- _TASK ITEM_
Copy out, word for word, the part of the passage on metal in interiors that opens with the words containing "Because of its" and closes with "for modern eco-designs.".
[Opening PASSAGE section]
Using metal in interiors has been a tradition dating back to medieval times, and there has been a flurry of trends ever since – silver at the turn of the last century, chrome in the ’20s, Brutalist metalwork of the ’70s, and gold and brass in the 80s. But never has metal been as versatile as it is today – appearing in furniture, lamps, accessories, but also wallpapers, fabrics and even flooring.
London interior designer René Dekker, has incorporated copper in his stunning designs, and adores the warmth and subtlety of tone that it can convey within a scheme. It can bring glamorous accents or create striking centrepieces to transform modern interiors from stylish to stunningly elegant.
Because of its malleability and resistance to rust, copper has traditionally been seen as a quality, practical metal for piping and plumbing purposes. In addition, its ability to conduct heat has also meant the metal has, for many years, occupied a respectful place in the kitchen as the preferred choice for pots and pans. If that wasn’t enough, it also has the ability to eliminate bacteria, viruses and fungi that settle on it, making it the perfect hygienic choice for surfaces such as door handles and light switches. Plus it’s 100% recyclable without loss of properties, making it the perfect choice for modern eco-designs.
[Closing PASSAGE section]
[Opening ENTRIES SUPPLIED section]
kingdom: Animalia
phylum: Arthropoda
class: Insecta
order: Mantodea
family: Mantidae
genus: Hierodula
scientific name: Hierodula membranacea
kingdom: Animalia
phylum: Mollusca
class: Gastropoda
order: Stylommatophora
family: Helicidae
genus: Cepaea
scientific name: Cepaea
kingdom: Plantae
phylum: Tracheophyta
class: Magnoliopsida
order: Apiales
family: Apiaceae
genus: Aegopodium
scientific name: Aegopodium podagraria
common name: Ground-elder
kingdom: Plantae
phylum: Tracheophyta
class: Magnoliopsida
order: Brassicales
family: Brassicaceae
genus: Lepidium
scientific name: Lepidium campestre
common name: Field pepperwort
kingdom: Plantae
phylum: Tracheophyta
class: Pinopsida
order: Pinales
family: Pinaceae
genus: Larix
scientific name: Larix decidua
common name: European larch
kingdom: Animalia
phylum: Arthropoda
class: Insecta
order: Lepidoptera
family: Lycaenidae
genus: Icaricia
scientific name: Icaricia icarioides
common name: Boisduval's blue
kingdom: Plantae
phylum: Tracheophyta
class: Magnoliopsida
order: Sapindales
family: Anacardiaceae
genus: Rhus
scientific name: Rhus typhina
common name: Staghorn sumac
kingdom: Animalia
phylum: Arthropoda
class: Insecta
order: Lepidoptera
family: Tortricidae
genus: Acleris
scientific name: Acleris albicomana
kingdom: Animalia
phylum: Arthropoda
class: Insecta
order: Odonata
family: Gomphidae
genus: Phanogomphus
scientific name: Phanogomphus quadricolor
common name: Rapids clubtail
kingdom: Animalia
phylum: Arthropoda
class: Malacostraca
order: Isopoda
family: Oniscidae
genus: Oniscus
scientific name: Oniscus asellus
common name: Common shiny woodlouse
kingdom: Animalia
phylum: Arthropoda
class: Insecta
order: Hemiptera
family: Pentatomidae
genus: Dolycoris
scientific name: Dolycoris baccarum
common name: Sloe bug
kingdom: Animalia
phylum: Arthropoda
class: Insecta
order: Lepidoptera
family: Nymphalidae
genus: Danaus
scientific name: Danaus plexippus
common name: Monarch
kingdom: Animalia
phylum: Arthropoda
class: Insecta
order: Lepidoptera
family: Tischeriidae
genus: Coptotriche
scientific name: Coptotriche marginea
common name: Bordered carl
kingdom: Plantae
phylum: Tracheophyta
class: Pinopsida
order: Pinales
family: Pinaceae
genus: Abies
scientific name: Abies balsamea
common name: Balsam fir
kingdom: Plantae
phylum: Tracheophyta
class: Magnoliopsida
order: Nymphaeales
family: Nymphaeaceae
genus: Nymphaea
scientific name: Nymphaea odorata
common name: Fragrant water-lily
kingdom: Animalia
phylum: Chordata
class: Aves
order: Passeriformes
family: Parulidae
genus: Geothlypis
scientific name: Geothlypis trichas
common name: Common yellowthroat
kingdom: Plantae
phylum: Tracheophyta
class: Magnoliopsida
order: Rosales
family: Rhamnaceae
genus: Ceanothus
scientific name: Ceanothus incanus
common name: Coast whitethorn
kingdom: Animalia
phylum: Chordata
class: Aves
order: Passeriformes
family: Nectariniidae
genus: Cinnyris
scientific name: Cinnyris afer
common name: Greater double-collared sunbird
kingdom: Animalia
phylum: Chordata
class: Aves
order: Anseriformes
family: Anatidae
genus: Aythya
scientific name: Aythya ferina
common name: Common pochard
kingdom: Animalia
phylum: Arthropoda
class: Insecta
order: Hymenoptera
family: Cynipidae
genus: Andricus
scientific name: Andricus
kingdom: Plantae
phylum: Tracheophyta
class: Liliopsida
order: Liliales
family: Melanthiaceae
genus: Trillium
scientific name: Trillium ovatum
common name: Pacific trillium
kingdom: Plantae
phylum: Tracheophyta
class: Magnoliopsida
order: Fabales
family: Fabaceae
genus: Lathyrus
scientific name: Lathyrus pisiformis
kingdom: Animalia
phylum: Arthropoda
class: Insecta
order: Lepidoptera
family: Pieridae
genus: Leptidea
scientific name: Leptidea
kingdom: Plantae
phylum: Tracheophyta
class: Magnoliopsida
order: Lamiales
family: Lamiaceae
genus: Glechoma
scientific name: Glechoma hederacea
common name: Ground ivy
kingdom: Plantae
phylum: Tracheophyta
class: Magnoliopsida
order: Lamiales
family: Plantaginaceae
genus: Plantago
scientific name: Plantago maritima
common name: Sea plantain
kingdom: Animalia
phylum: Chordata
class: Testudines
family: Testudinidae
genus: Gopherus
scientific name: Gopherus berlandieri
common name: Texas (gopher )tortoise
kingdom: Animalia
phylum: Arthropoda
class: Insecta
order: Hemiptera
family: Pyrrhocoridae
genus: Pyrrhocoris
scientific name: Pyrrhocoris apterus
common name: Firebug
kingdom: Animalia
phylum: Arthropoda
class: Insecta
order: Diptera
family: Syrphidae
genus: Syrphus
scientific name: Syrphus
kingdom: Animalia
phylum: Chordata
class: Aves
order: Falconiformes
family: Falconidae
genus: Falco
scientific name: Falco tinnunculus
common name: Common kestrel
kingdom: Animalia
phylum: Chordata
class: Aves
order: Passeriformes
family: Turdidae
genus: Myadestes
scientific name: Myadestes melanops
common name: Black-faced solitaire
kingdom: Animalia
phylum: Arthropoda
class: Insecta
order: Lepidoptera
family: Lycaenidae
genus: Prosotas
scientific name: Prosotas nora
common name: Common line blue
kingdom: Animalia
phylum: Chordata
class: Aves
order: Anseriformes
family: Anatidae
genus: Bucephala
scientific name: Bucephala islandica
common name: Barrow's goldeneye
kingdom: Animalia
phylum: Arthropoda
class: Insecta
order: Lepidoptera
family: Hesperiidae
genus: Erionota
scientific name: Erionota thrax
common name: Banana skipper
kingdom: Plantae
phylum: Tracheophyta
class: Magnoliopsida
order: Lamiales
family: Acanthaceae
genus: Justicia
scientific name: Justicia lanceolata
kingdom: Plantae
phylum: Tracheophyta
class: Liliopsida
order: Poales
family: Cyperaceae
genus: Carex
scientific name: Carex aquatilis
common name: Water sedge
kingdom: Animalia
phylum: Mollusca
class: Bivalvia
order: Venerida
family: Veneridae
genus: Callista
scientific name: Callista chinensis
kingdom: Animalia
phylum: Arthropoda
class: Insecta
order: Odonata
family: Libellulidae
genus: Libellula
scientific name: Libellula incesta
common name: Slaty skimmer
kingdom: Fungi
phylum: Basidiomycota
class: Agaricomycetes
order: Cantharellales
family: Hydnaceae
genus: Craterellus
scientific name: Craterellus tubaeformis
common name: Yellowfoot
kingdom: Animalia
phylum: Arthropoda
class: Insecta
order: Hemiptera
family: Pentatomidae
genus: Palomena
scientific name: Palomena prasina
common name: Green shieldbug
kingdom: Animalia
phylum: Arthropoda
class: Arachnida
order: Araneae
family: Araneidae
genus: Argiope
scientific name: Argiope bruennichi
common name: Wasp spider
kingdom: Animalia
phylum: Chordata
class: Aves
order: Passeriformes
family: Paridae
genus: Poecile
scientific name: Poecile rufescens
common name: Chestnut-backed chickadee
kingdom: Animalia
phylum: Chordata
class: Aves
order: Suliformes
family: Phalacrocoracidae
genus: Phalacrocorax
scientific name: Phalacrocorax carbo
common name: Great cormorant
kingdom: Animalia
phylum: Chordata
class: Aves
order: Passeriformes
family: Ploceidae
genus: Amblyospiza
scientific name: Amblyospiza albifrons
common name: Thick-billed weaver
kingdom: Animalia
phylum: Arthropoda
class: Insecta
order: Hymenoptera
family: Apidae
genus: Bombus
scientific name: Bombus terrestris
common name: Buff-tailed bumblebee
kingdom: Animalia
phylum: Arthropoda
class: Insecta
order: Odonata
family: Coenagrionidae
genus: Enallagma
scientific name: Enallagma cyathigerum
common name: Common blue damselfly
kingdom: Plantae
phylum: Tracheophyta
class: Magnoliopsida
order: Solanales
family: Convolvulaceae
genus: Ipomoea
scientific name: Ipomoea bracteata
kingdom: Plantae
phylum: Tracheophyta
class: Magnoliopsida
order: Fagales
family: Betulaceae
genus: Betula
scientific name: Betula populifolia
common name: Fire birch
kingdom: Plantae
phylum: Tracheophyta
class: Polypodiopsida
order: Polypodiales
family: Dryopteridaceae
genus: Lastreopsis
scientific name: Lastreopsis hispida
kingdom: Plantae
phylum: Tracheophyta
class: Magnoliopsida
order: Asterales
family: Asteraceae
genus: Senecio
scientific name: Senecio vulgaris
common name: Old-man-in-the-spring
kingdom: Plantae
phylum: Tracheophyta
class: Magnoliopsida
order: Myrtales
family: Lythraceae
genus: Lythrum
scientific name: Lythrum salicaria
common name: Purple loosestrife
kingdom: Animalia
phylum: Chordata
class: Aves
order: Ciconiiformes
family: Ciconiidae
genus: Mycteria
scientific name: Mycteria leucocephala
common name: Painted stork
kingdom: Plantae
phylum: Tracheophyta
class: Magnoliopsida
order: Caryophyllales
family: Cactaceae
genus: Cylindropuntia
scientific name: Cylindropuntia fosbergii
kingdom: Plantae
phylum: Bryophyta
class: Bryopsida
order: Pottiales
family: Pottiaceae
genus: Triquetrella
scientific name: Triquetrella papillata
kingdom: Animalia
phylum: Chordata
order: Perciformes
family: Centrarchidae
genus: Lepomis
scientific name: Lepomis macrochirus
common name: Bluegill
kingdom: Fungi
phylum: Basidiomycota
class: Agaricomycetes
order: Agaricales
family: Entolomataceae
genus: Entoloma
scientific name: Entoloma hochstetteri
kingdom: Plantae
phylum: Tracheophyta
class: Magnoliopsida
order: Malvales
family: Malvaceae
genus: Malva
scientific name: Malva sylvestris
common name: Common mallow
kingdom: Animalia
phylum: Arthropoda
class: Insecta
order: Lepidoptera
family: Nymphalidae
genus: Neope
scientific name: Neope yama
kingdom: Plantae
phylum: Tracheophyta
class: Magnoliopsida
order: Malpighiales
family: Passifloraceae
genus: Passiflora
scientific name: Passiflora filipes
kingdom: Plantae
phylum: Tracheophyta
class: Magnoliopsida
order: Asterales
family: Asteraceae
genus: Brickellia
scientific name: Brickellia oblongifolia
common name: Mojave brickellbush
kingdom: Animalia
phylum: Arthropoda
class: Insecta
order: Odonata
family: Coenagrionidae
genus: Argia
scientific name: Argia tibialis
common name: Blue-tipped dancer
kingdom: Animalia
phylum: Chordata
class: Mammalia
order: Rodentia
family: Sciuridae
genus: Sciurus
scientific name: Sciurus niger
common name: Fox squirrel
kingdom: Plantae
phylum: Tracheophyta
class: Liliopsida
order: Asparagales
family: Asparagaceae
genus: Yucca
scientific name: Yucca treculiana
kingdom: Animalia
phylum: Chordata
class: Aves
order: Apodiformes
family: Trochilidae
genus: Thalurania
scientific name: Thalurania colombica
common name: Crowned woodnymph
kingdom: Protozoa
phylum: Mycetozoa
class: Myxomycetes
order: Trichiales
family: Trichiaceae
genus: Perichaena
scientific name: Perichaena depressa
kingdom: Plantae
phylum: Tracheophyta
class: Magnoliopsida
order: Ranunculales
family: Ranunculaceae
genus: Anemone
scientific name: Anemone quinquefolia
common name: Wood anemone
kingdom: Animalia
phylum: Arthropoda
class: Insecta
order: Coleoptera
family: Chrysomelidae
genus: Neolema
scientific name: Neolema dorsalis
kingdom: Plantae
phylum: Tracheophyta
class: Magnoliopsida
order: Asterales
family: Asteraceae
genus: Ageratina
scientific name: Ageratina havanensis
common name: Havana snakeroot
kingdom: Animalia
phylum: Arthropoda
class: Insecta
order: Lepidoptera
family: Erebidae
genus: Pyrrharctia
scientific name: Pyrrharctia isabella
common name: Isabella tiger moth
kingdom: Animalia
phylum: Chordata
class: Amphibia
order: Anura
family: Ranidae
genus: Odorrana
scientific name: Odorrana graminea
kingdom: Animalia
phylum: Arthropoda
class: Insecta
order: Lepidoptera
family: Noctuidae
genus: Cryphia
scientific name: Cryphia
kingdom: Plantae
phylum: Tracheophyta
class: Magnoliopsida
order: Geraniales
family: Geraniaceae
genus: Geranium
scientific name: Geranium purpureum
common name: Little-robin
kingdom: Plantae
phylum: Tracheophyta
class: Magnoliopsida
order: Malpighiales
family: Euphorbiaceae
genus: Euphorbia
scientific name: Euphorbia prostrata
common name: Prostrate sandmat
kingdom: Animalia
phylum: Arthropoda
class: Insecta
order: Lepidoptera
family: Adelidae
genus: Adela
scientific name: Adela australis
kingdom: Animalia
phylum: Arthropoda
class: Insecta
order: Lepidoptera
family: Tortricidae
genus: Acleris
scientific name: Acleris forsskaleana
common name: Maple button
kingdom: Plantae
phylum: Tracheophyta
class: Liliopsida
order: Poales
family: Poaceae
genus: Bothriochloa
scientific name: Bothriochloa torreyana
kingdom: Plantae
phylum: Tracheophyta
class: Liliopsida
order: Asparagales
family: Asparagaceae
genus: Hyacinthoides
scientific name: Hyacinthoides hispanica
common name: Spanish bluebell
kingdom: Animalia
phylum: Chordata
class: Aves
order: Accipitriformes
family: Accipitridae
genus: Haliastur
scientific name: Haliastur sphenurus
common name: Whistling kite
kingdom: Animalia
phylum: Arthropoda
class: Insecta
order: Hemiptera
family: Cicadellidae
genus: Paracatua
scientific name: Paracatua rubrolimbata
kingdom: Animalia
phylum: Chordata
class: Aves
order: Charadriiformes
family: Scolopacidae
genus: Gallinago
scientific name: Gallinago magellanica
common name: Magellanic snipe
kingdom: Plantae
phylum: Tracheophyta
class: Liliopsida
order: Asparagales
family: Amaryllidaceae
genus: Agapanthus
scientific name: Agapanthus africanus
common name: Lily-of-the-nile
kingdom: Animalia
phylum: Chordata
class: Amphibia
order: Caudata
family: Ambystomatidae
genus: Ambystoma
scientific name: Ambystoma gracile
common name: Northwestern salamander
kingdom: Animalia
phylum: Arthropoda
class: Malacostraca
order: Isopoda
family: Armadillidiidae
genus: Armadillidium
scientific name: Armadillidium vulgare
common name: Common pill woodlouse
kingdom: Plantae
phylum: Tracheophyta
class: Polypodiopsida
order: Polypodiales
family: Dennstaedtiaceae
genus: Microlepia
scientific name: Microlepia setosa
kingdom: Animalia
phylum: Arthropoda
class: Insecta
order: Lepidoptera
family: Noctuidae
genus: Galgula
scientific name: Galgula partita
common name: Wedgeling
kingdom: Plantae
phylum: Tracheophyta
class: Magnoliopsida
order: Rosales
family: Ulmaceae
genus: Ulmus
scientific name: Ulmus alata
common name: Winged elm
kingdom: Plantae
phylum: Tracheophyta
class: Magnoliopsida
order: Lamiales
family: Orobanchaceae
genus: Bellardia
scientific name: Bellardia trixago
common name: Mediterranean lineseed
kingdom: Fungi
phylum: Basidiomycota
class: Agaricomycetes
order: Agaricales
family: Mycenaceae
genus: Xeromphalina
[Closing ENTRIES SUPPLIED section]
- _EXERCISE RESPONSE_
Because of its malleability and resistance to rust, copper has traditionally been seen as a quality, practical metal for piping and plumbing purposes. In addition, its ability to conduct heat has also meant the metal has, for many years, occupied a respectful place in the kitchen as the preferred choice for pots and pans. If that wasn’t enough, it also has the ability to eliminate bacteria, viruses and fungi that settle on it, making it the perfect hygienic choice for surfaces such as door handles and light switches. Plus it’s 100% recyclable without loss of properties, making it the perfect choice for modern eco-designs.